Potential health benefits aside, I think our anonymous friend is actually asking about "marionetting" as a sexual practice. The character quoted in the [more inside], a prostitute if I recall correctly, goes on to describe how the thread eventually emerges from the anus and can then be tugged upon, the resulting sensation making the subject dance about like a marionette.

I doubt that I have anything further to contribute to this thread, so I will withdraw before the remarks about eponysteria begin.
posted by Faint of Butt at 4:09 AM on November 3, 2006


My dog swallowed something long and stringy last weekend. She's had 2 surgeries this week, lost 1.5 feet of small intestine, and was at one point given some not so good odds of survival (she's doing better now).

When something long gets caught in the intesting, the result is similar to pulling on the 2 strings on a hood - it crumples up on itself and the string can cut in badly.

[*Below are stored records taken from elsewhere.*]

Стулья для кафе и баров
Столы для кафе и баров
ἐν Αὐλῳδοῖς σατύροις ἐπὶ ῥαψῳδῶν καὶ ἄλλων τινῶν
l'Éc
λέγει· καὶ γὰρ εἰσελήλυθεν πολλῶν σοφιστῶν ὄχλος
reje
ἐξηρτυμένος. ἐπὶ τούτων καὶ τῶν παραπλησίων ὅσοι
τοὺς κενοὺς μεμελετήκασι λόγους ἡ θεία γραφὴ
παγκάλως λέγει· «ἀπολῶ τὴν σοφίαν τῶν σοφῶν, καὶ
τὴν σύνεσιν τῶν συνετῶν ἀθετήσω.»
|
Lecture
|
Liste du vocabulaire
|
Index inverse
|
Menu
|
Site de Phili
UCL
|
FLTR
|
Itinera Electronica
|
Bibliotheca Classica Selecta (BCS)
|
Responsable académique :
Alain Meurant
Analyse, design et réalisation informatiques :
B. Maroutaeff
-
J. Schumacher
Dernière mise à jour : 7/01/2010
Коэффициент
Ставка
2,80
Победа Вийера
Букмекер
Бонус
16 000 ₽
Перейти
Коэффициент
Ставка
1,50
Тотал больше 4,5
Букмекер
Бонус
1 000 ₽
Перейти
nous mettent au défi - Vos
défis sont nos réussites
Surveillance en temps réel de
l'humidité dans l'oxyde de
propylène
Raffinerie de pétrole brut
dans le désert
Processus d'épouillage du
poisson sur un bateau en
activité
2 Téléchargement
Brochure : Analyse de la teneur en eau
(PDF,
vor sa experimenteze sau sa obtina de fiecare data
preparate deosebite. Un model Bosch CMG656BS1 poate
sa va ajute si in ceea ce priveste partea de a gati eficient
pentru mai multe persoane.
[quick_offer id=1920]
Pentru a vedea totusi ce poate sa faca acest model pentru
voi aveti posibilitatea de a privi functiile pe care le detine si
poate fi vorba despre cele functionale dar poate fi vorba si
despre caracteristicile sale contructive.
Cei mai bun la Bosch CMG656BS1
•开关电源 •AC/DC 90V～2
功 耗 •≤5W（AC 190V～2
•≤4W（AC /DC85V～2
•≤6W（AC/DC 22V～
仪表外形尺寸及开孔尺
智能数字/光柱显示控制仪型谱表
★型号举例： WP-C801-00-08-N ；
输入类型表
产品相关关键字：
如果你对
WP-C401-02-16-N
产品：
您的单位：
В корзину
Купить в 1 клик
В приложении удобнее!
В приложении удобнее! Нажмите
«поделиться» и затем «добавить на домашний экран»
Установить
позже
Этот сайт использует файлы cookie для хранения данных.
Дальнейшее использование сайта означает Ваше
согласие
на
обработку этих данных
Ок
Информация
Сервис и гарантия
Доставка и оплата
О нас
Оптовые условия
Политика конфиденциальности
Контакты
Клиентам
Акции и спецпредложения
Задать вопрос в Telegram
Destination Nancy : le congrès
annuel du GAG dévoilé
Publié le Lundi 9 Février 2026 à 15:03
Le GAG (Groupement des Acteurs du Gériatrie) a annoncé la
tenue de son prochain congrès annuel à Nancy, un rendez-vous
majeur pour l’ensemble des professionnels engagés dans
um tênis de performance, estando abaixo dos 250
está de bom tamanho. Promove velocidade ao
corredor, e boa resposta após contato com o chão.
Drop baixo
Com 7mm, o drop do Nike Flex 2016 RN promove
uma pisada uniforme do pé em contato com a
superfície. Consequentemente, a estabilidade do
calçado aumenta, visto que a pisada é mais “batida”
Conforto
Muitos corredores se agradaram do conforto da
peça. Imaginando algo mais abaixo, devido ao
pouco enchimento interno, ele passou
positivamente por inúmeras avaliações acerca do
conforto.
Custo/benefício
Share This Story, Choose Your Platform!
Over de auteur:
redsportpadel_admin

Maybe there is a way to do this safely, but I'm really just not seeing it based on my recent experience.
posted by thejanna at 7:28 AM on November 3, 2006


i've only heard of the practice through the Crumb movie and one comp. religion class in college (so, filter that memory through a hangover) but as i recall it involves swallowing one end of a cord or thin cloth ribbon, sitting around in contemplation for a few days waiting to pass it, then sitting around contemplating for a few more days waiting to pass the other end. it's a week or so of not moving around a whole lot, specifically because (as thejanna puts it) it would be like yanking on both ends of a drawstring.